La présidente de Corée du Sud Park Geun-Hye promet une "sévére riposte" en cas de provocation

En fait, pour la plupart des observateurs, les gesticulations de Pyongyang sont à usage interne : elles sont destinées à renforcer le pouvoir du jeune Kim Jong-un, notamment vis-à-vis de l'armée.

Le clan Kim est coutumier de la menace verbale. Reste que depuis le 12 février dernier, date du troisième essai nucléaire, et des sanctions de l'ONU votées également par l'allié chinois, la Corée du Nord s'est engagée dans une surenchère. Jusqu'à annuler l'armistice signé avec la Corée du Sud et se déclarer "en état de guerre" avec le Sud, soixante ans après la fin de la guerre de Corée (1950-1953).

Pression sur les États-Unis

La Corée du Nord a plusieurs objectifs : c'est d'abord une réponse aux opérations militaires communes menées par les États-Unis et la Corée du Sud dans la péninsule. Et puis il y a l'objectif prioritaire du pays, comme l'avait annoncé Kim Jong-un en décembre 2011, qui est de négocier un accord de paix direct avec Washington.

Les déclarations guerrières de Kim Jong-un ont un usage interne, notamment vis-à-vis de l'armée (photo : EPA/KCNA)

Les déclarations guerrières de Kim Jong-un ont un usage interne, notamment vis-à-vis de l'armée

À cet effet, le pays n'hésite pas à faire preuve de sa capacité de nuire, notamment avec le nucléaire.
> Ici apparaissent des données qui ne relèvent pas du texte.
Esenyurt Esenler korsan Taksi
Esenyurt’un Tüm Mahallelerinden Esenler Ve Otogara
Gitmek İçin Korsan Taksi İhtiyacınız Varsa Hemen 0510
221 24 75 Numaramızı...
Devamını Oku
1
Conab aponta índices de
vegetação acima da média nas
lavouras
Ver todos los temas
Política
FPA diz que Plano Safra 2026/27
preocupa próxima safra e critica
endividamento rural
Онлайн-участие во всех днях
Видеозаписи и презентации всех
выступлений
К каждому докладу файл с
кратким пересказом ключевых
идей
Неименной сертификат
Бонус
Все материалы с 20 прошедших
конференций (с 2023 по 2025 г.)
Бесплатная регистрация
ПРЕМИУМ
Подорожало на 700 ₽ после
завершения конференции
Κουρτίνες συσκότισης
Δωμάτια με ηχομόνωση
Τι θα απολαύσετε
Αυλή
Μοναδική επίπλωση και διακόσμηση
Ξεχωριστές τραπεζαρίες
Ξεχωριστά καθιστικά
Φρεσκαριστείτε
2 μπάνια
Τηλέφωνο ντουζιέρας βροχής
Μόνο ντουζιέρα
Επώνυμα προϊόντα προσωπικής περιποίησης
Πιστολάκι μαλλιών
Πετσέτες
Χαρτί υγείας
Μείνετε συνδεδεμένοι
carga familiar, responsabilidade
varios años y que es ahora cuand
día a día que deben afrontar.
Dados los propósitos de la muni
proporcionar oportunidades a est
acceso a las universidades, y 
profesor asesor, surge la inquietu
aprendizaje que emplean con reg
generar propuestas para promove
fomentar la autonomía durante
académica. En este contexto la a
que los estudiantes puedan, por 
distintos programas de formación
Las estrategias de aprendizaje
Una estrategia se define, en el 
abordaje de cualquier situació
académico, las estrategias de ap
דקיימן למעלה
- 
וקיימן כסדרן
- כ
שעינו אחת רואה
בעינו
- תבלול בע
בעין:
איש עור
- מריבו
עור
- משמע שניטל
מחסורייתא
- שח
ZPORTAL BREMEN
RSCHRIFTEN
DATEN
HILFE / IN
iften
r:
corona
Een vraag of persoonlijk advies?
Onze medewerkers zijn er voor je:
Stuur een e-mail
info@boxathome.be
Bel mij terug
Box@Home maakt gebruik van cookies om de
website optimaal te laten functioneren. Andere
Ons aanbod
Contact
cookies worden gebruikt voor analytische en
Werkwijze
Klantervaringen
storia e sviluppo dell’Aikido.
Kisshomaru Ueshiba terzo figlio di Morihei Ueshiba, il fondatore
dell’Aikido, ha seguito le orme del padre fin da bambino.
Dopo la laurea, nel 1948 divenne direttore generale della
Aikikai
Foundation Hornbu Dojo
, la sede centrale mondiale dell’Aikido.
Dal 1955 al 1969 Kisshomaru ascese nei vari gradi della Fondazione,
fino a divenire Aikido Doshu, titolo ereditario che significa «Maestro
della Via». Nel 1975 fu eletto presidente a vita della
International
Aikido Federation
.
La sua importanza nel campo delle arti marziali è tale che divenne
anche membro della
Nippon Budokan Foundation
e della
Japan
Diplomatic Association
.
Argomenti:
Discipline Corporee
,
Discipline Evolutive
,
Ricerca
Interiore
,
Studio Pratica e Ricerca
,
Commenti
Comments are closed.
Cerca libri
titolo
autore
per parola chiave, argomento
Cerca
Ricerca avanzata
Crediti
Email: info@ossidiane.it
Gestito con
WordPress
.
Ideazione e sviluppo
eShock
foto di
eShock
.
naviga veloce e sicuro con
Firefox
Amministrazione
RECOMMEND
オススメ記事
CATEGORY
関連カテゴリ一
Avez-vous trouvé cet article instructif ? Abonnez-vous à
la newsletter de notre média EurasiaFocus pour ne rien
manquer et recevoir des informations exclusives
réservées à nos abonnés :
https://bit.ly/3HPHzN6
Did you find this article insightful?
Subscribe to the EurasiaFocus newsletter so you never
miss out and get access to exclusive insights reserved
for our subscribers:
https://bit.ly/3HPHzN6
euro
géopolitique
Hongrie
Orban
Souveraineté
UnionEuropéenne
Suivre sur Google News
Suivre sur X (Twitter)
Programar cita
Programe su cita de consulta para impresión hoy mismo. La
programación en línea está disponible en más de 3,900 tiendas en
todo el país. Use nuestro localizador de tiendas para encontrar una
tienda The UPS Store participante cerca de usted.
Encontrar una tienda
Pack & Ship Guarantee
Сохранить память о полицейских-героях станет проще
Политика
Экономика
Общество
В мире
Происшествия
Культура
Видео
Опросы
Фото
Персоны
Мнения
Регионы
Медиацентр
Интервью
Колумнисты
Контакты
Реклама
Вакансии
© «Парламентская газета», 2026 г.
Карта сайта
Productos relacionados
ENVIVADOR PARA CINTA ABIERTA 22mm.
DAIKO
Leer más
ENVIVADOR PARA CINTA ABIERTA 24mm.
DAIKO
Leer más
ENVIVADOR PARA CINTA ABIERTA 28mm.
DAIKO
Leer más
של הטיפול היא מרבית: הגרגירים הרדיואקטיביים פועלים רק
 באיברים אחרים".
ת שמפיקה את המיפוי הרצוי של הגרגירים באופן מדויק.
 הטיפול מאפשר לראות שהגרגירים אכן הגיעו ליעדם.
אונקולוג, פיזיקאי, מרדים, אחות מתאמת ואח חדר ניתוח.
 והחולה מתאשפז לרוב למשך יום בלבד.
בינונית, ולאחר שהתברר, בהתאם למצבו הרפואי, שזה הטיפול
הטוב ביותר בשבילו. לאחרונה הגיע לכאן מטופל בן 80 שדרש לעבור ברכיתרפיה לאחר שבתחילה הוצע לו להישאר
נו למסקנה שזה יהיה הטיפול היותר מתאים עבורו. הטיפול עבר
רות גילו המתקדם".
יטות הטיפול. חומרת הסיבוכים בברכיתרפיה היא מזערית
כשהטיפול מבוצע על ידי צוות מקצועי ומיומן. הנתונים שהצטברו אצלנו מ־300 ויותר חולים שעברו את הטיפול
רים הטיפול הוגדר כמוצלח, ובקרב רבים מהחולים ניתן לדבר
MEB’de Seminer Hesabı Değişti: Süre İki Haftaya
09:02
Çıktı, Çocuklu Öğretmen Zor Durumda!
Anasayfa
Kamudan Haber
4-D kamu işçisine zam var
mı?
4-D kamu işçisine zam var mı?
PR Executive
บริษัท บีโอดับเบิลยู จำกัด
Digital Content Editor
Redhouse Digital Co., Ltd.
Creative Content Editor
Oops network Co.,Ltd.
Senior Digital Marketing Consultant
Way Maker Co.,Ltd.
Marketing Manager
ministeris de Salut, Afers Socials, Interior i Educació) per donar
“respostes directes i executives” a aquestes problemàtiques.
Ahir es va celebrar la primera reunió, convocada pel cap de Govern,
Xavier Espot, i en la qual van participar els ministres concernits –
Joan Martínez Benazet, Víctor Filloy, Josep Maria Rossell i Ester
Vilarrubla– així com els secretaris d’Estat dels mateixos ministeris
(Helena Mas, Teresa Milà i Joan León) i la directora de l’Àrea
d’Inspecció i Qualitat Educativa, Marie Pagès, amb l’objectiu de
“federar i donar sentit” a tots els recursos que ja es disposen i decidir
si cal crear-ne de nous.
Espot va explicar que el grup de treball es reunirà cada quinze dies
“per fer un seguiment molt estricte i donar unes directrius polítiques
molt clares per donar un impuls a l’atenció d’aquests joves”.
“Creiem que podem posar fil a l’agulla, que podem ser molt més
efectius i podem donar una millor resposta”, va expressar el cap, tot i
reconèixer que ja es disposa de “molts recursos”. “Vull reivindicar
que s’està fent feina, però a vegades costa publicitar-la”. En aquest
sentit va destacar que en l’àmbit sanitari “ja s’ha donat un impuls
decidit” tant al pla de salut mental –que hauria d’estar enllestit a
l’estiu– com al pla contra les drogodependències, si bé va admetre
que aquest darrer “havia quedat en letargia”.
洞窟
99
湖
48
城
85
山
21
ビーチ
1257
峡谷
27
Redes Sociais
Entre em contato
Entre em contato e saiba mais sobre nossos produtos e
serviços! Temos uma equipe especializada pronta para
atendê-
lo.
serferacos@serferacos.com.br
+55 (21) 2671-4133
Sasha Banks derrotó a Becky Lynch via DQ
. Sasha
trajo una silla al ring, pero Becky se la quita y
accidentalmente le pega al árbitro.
Son premier nucléaire essai date de 2006, mais la Corée avait accepté de renoncer à ses activités atomiques en 2007 en échange d'aide alimentaire. Avec la relance du site d'enrichissement d'uranium et d'un réacteur nucléaire à Yongbyon, c'est un nouveau bras de fer avec la communauté internationale auquel se livre la Corée du Nord.

Son voisin du sud ne s'y est pas trompé : le gouvernement de Séoul a promis une "sévére riposte" en cas de provocation. Et les États-Unis ont envoyé un destroyer au large des côtes sud-coréennes.

Pour l'instant, aucun mouvement de troupes n'a été relevé dans la zone tampon entre les deux pays, l'une des régions les plus militarisées du monde.